_CONSIGNE_
Écrivez la suite du texte ci-dessous sur la série The Great War de la CBC et Talbot Mercer Papineau, en partant de sa dernière phrase.

_EXTRAIT DU DOCUMENT_
★ ★ ★ ★ ★ ★ ★

Après avoir endormi le Québec entier avec le poncif politiquement correct Canada, une histoire populaire, la CBC va nous assommer avec un autre de ces docudrames conçus, pensés et fabriqués pour l'auditoire anglophone, The Great War, une nouvelle série historique destinée à mousser le nationalisme canadian. Comme d'habitude quand il s'agit d'une opération de propagande de grande envergure, le service auxiliaire francophone de la CBC, la SRC, est embrigadée pour diffuser la version française. Unité nationale oblige.
[->1411]On apprenait dans Le Devoir qu'on allait y réinventer un personnage historique, Talbot Mercer Papineau (prononcez à l'anglaise). Et l'arrière-petit-fils de Louis-Joseph Papineau sera interprété par le fils de Pierre Elliott Trudeau, Justin Trudeau.
Le Canada anglais est un pays à la recherche de héros. On fouille vraiment tous les fonds de poubelles de l'histoire pour en trouver. Le fait qu'on agite ce guignol prétentieux et insignifiant qu'était Talbot Mercer Papineau (1883-1917) en est bien la démonstration. La manoeuvre des propagandistes canadians a quelque chose de pathétique.

★ ★ ★ ★ ★ ★ ★

_DONNÉES FOURNIES_
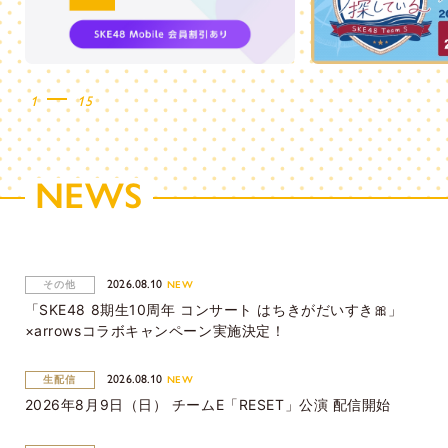
1
15
NEWS
2026.08.10
その他
NEW
「SKE48 8期生10周年 コンサート はちきがだいすき🎀」
×arrowsコラボキャンペーン実施決定！
2026.08.10
生配信
NEW
2026年8月9日（日） チームE「RESET」公演 配信開始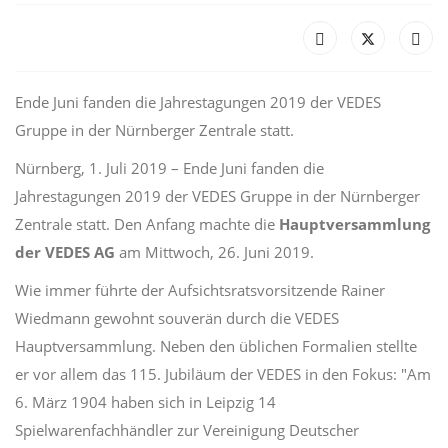
Ende Juni fanden die Jahrestagungen 2019 der VEDES
Gruppe in der Nürnberger Zentrale statt.
Nürnberg, 1. Juli 2019 – Ende Juni fanden die
Jahrestagungen 2019 der VEDES Gruppe in der Nürnberger
Zentrale statt. Den Anfang machte die
Hauptversammlung
der VEDES AG
am Mittwoch, 26. Juni 2019.
Wie immer führte der Aufsichtsratsvorsitzende Rainer
Wiedmann gewohnt souverän durch die VEDES
Hauptversammlung. Neben den üblichen Formalien stellte
er vor allem das 115. Jubiläum der VEDES in den Fokus: "Am
6. März 1904 haben sich in Leipzig 14
Spielwarenfachhändler zur Vereinigung Deutscher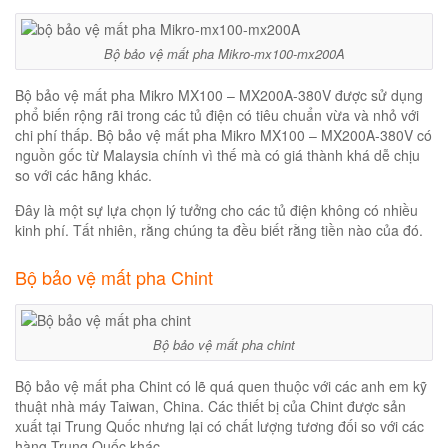
Bộ bảo vệ mất pha Mikro-mx100-mx200A
Bộ bảo vệ mất pha Mikro MX100 – MX200A-380V được sử dụng
phổ biến rộng rãi trong các tủ điện có tiêu chuẩn vừa và nhỏ với
chi phí thấp. Bộ bảo vệ mất pha Mikro MX100 – MX200A-380V có
nguồn gốc từ Malaysia chính vì thế mà có giá thành khá dễ chịu
so với các hãng khác.
Đây là một sự lựa chọn lý tưởng cho các tủ điện không có nhiều
kinh phí. Tất nhiên, rằng chúng ta đều biết rằng tiền nào của đó.
Bộ bảo vệ mất pha Chint
Bộ bảo vệ mất pha chint
Bộ bảo vệ mất pha Chint có lẽ quá quen thuộc với các anh em kỹ
thuật nhà máy Taiwan, China. Các thiết bị của Chint được sản
xuất tại Trung Quốc nhưng lại có chất lượng tương đối so với các
hàng Trung Quốc khác.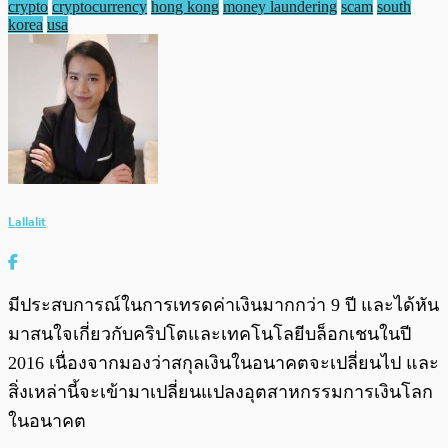
crypto
cryptocurrency
hong kong
money laundering
scam
south
korea
usa
Lallalit
มีประสบการณ์ในการเทรดค่าเงินมากกว่า 9 ปี และได้หัน
มาสนใจเกี่ยวกับคริปโตและเทคโนโลยีบล็อกเชนในปี
2016 เนื่องจากมองว่าสกุลเงินในอนาคตจะเปลี่ยนไป และ
สิ่งเหล่านี้จะเข้ามาเปลี่ยนแปลงอุตสาหกรรมการเงินโลก
ในอนาคต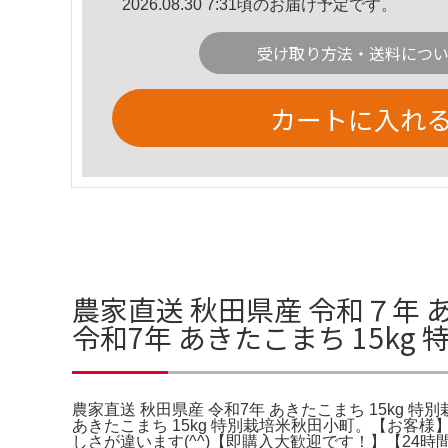
2026.08.30 7:31頃のお届け予定です。
受け取り方法・送料につ
カートに入れ
農家直送 秋田県産 令和７年 
令和7年 あきたこまち 15k
農家直送 秋田県産 令和7年 あきたこまち 15kg
あきたこまち 15kg 特別栽培米秋田小町。【お
しさが違います(^^)【即購入大歓迎です！】【24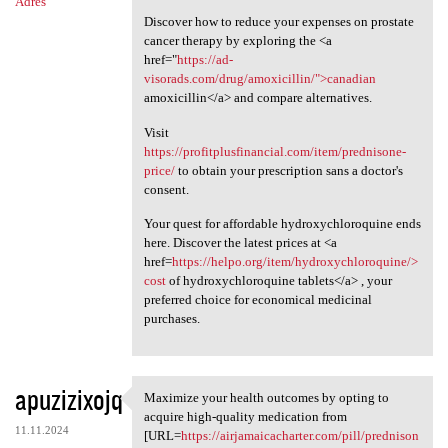
Adres
Discover how to reduce your expenses on prostate
cancer therapy by exploring the <a
href="
https://ad-
visorads.com/drug/amoxicillin/">canadian
amoxicillin</a> and compare alternatives.
Visit
https://profitplusfinancial.com/item/prednisone-
price/
to obtain your prescription sans a doctor's
consent.
Your quest for affordable hydroxychloroquine ends
here. Discover the latest prices at <a
href=
https://helpo.org/item/hydroxychloroquine/>
cost
of hydroxychloroquine tablets</a> , your
preferred choice for economical medicinal
purchases.
apuzizixojq
Maximize your health outcomes by opting to
Maximize your health outcomes
acquire high-quality medication from
11.11.2024
[URL=
https://airjamaicacharter.com/pill/prednison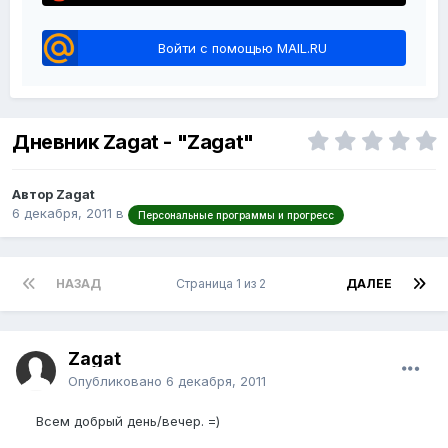
Войти с помощью MAIL.RU
Дневник Zagat - "Zagat"
Автор Zagat
6 декабря, 2011
в
Персональные программы и прогресс
НАЗАД
Страница 1 из 2
ДАЛЕЕ
Zagat
Опубликовано
6 декабря, 2011
Всем добрый день/вечер. =)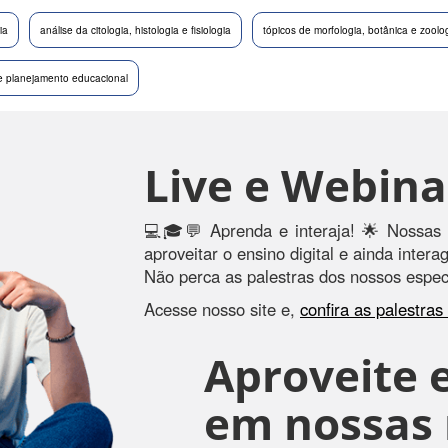
ia
análise da citologia, histologia e fisiologia
tópicos de morfologia, botânica e zoolo
e planejamento educacional
Live e Webina
💻🎓💬 Aprenda e interaja! 🌟 Nossas 
aproveitar o ensino digital e ainda inter
Não perca as palestras dos nossos especi
Acesse nosso site e,
confira as palestra
Aproveite e
em nossas r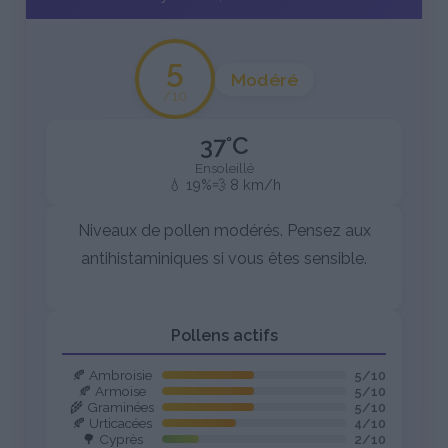
5
Modéré
/10
37°C
Ensoleillé
💧 19%
💨 8 km/h
Niveaux de pollen modérés. Pensez aux
antihistaminiques si vous êtes sensible.
Pollens actifs
🍂 Ambroisie
5/10
🍂 Armoise
5/10
🌾 Graminées
5/10
🍂 Urticacées
4/10
🌳 Cyprès
2/10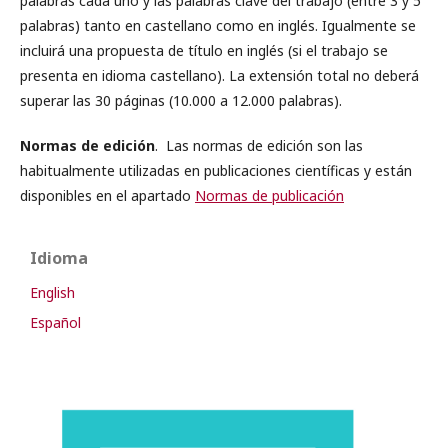
palabras cada uno y las palabras clave del trabajo (entre 3 y 5
palabras) tanto en castellano como en inglés. Igualmente se
incluirá una propuesta de título en inglés (si el trabajo se
presenta en idioma castellano). La extensión total no deberá
superar las 30 páginas (10.000 a 12.000 palabras).
Normas de edición
. Las normas de edición son las
habitualmente utilizadas en publicaciones científicas y están
disponibles en el apartado
Normas de publicación
Idioma
English
Español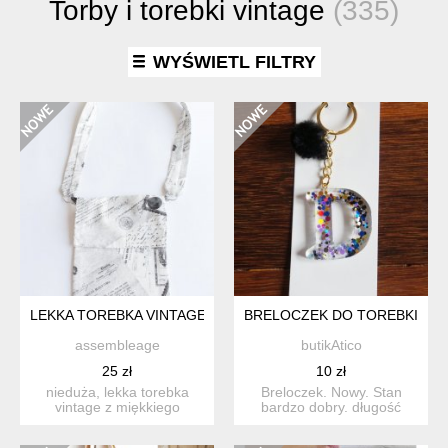
Torby i torebki vintage
(335)
WYŚWIETL FILTRY
LEKKA TOREBKA VINTAGE MIĘKKA PRINTY
BRELOCZEK DO TOREBKI / KL
assembleage
butikAtico
25 zł
10 zł
nieduża, lekka torebka
Breloczek. Nowy. Stan
vintage z miękkiego
bardzo dobry. długość
materiału zapinana na
całkowita 10 cm
rzep....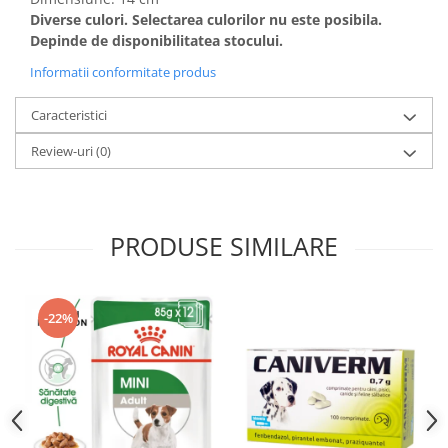
Sampoane si Balsamuri
Diverse culori. Selectarea culorilor nu este posibila.
Custi transport - Pisici
Servetele Umede
Depinde de disponibilitatea stocului.
Jucarii Pisici
Covorase absorbante
Informatii conformitate produs
Lese, Hamuri si Zgarzi
Curatare Ochi
Paturi, perne si cosuri pentru pisici
Igiena Catel
Caracteristici
Recompense Delicioase
Igiena Interior
Review-uri
(0)
Perii si descalcitoare caini
Solutii Atractante si repelente
PRODUSE SIMILARE
-22%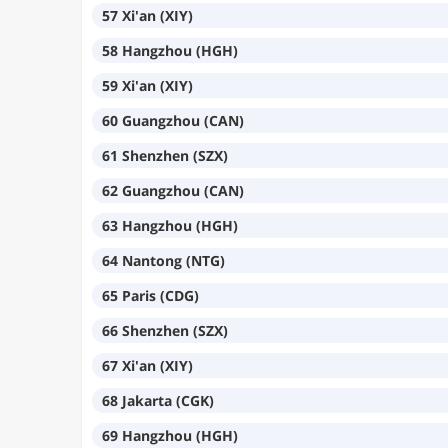
57 Xi'an (XIY)
58 Hangzhou (HGH)
59 Xi'an (XIY)
60 Guangzhou (CAN)
61 Shenzhen (SZX)
62 Guangzhou (CAN)
63 Hangzhou (HGH)
64 Nantong (NTG)
65 Paris (CDG)
66 Shenzhen (SZX)
67 Xi'an (XIY)
68 Jakarta (CGK)
69 Hangzhou (HGH)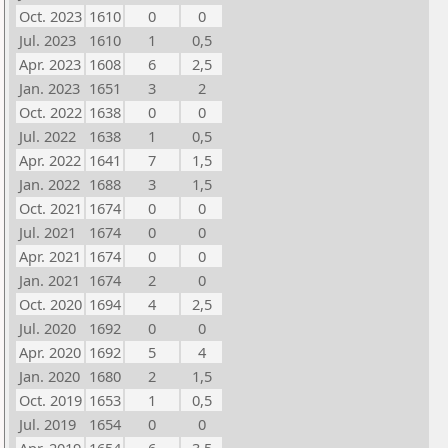
Oct. 2023
1610
0
0
Jul. 2023
1610
1
0,5
Apr. 2023
1608
6
2,5
Jan. 2023
1651
3
2
Oct. 2022
1638
0
0
Jul. 2022
1638
1
0,5
Apr. 2022
1641
7
1,5
Jan. 2022
1688
3
1,5
Oct. 2021
1674
0
0
Jul. 2021
1674
0
0
Apr. 2021
1674
0
0
Jan. 2021
1674
2
0
Oct. 2020
1694
4
2,5
Jul. 2020
1692
0
0
Apr. 2020
1692
5
4
Jan. 2020
1680
2
1,5
Oct. 2019
1653
1
0,5
Jul. 2019
1654
0
0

★ ★ ★ ★ ★ ★ ★

_RÉPONSE_
Un opportuniste
La vérité historique est que le «héros canadien français» de la série, Talbot Mercer Papineau, était un opportuniste anglo-protestant d'origine américaine qui espérait utiliser son patronyme célèbre pour faire une carrière politique à Ottawa. Voilà ce que dit de lui sa biographe Sandra Gwyn : «Arrière-petit-fils de Louis-Joseph Papineau, Talbot Mercer Papineau, bien qu'il ait porté l'un des noms les plus illustres du Québec, était d'ascendance en grande partie américaine et il fut élevé surtout en anglais.» Sa mère, Caroline Rogers, était issue d'une grande famille de Philadelphie. Talbot Papineau fréquenta le Montreal High School, McGill et Oxford.
Dès le début des hostilités, Talbot s'enrôle dans le Princess Patricia's Canadian Light Infantry. Sandra Gwyn explique que c'est le pari éclairé d'un carriériste : «Même s'il n'avait jamais appartenu à la milice, il savait que de bons états de service favoriseraient son avenir politique.» Après avoir participé à quelques batailles, Papineau, par ses relations, se fait affecter aux services de propagande de l'armée. Pendant que d'autres meurent, il rédige des communiqués exaltants.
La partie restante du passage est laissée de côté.